Segment Open
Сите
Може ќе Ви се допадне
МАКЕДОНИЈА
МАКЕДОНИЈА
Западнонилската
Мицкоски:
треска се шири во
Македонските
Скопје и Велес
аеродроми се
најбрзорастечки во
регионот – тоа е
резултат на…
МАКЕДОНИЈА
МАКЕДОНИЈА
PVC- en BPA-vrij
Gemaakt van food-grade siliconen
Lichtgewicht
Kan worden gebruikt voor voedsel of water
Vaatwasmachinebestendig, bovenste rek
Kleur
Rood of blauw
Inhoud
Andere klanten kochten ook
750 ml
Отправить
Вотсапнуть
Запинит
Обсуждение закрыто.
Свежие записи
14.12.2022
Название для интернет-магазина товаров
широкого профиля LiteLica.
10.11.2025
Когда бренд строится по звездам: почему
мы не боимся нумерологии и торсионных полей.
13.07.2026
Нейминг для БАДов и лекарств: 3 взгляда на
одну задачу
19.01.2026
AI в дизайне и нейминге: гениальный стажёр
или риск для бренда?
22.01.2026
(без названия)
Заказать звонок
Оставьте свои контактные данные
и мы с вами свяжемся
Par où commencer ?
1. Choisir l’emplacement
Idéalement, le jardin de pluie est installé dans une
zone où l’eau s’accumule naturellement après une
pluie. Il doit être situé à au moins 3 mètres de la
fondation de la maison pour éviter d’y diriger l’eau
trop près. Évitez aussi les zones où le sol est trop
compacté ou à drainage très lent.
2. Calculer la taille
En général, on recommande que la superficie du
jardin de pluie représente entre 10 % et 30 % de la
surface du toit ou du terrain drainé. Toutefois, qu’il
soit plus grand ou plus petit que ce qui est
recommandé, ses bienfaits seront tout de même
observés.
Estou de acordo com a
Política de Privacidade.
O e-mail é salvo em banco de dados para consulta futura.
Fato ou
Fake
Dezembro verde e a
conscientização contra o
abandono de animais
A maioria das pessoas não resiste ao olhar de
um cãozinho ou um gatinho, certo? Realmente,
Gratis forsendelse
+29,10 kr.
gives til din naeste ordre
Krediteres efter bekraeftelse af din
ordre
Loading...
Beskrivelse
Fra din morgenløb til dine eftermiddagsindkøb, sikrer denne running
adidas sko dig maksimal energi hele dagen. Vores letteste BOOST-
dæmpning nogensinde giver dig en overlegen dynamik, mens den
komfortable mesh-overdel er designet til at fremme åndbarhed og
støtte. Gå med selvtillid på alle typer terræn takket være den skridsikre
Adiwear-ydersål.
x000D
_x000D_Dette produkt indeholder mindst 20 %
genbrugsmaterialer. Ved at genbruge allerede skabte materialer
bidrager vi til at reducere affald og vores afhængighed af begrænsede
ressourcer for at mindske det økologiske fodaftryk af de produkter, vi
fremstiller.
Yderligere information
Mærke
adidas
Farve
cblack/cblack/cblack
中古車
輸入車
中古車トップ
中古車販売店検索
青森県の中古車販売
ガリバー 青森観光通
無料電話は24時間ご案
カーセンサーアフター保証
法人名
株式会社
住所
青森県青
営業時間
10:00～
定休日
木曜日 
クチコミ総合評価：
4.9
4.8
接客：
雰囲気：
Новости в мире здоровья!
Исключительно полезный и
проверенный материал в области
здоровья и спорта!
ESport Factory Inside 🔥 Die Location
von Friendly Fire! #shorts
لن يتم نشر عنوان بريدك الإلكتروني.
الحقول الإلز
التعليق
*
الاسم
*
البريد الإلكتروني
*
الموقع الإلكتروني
Segment Closed
Segment Open
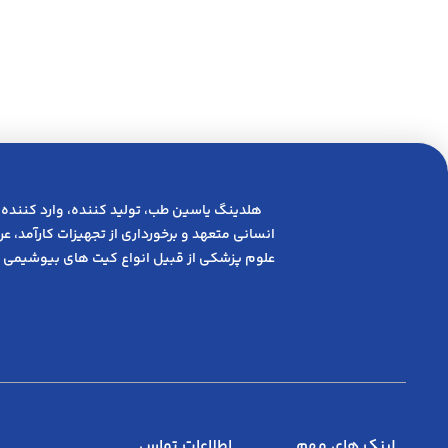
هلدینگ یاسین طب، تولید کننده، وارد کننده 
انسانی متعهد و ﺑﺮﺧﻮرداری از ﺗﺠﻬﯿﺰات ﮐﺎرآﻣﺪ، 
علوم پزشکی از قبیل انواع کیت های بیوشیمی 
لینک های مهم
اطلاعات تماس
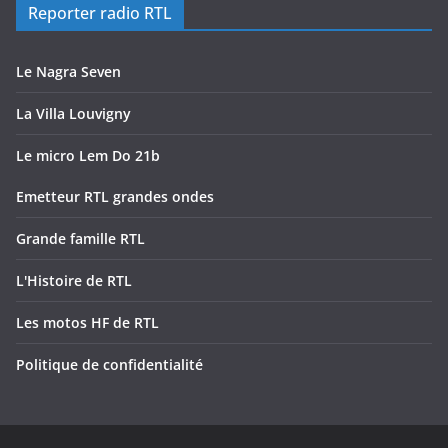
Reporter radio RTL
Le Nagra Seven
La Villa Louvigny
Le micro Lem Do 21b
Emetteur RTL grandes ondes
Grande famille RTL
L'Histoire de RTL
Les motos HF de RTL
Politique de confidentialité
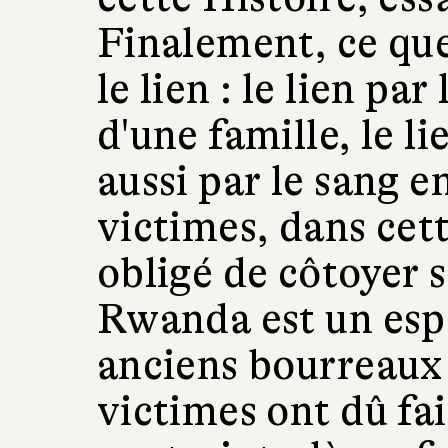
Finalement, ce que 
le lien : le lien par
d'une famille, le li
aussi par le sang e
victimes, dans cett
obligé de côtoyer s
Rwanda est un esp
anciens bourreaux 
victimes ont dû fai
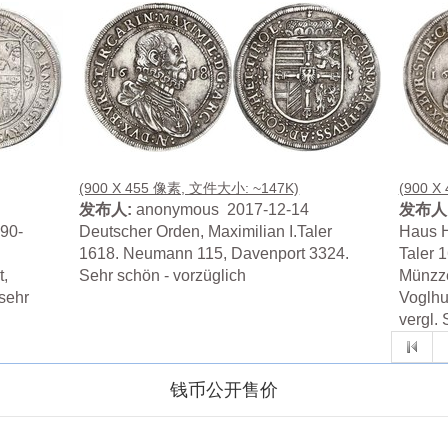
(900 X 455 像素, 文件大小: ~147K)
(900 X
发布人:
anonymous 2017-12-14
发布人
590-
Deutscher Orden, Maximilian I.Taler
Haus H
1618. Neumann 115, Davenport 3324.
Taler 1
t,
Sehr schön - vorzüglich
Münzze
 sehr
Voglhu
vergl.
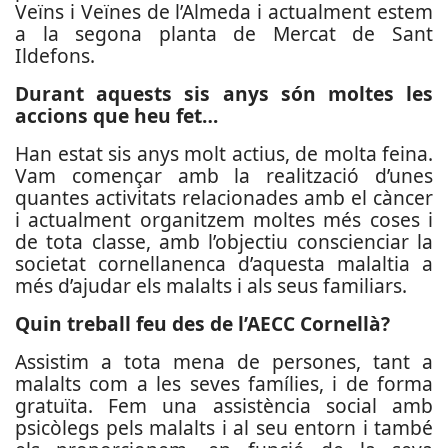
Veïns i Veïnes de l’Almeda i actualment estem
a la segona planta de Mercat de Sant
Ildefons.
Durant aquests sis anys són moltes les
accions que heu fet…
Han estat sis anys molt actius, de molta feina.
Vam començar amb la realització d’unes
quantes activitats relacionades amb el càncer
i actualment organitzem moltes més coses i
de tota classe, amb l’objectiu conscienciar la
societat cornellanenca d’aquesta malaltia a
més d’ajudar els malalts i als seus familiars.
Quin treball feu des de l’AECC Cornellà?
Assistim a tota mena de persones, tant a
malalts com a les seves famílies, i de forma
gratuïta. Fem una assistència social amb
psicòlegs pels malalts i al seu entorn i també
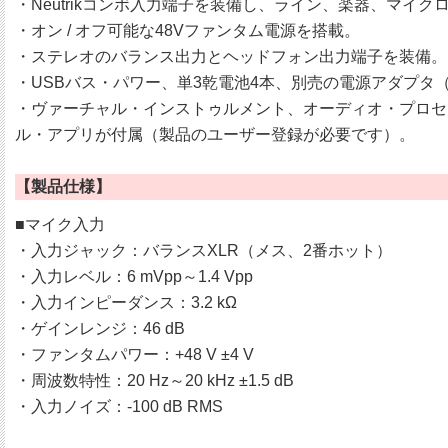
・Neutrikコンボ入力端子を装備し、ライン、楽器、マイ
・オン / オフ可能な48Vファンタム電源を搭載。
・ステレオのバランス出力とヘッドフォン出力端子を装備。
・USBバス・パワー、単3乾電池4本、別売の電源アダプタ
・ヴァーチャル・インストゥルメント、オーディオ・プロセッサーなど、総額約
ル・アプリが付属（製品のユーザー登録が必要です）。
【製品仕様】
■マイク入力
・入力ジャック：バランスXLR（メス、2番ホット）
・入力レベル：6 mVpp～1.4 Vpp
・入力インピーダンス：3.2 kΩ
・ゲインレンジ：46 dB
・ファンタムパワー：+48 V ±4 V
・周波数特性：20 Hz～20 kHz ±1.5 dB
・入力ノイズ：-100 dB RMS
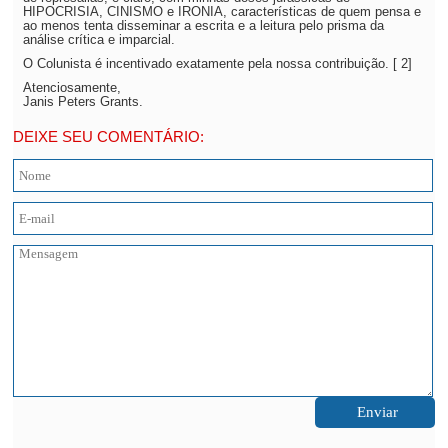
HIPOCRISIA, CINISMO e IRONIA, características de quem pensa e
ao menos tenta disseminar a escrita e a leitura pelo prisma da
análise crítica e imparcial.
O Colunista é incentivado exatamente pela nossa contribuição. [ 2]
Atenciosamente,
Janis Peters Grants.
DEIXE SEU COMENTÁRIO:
Segment Closed
WHAT NEEDS TO BE DONE:
For every line of the material that holds the word "pluie", make a copy.

SOLUTION TO THIS EXERCISE:
Idéalement, le jardin de pluie est installé dans une
pluie. Il doit être situé à au moins 3 mètres de la
jardin de pluie représente entre 10 % et 30 % de la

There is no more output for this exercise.